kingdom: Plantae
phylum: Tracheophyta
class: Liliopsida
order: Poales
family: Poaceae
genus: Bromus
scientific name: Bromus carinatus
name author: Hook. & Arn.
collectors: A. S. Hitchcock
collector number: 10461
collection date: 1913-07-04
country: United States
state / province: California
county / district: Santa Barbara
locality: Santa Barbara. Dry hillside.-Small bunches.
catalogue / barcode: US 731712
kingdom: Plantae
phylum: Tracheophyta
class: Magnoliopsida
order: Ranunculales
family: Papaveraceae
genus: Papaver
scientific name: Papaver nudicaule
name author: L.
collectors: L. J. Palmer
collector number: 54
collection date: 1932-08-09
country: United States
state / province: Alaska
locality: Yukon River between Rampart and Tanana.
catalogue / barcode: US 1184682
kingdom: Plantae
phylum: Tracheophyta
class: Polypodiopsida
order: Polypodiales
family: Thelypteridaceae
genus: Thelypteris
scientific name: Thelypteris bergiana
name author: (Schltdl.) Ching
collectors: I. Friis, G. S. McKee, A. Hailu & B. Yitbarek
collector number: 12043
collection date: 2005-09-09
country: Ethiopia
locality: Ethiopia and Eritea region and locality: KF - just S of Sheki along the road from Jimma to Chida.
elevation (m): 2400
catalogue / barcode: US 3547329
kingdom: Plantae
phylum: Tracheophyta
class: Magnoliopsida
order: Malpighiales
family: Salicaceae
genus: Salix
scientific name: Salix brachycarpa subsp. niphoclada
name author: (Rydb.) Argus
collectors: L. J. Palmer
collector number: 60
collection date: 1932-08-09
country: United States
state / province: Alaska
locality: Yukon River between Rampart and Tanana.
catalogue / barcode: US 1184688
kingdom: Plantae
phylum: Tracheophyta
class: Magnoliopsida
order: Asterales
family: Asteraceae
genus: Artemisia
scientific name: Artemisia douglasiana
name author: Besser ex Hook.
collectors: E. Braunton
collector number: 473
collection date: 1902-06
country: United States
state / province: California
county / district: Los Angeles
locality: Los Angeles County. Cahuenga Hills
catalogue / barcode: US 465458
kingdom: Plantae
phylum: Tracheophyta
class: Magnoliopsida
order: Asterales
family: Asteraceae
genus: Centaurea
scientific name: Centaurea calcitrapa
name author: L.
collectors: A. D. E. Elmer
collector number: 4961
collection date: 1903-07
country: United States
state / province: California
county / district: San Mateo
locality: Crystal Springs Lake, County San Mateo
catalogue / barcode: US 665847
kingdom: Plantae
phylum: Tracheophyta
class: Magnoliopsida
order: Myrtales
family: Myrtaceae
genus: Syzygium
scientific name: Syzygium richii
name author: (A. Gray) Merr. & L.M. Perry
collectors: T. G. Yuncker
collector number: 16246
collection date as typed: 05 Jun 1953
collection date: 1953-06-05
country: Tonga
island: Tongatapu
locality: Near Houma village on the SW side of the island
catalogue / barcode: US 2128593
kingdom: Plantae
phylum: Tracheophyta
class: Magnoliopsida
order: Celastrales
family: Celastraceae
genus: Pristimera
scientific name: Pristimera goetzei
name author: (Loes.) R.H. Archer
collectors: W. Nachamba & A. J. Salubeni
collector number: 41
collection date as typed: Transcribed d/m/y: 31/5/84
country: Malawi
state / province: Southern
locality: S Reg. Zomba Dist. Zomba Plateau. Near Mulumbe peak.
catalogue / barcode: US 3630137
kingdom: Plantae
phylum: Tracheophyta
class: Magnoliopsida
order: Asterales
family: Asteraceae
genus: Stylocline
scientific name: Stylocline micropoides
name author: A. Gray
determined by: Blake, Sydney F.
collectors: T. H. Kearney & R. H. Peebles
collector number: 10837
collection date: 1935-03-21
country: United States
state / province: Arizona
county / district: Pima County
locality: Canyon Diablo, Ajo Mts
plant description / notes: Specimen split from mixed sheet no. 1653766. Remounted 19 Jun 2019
● ● ●
→ **EXERCISE TASK**: Return every line of the items above that contains the word "scientific", copying each such line in full.

→ **ANSWER TO THE TASK**:
scientific name: Bromus carinatus
scientific name: Papaver nudicaule
scientific name: Thelypteris bergiana
scientific name: Salix brachycarpa subsp. niphoclada
scientific name: Artemisia douglasiana
scientific name: Centaurea calcitrapa
scientific name: Syzygium richii
scientific name: Pristimera goetzei
scientific name: Stylocline micropoides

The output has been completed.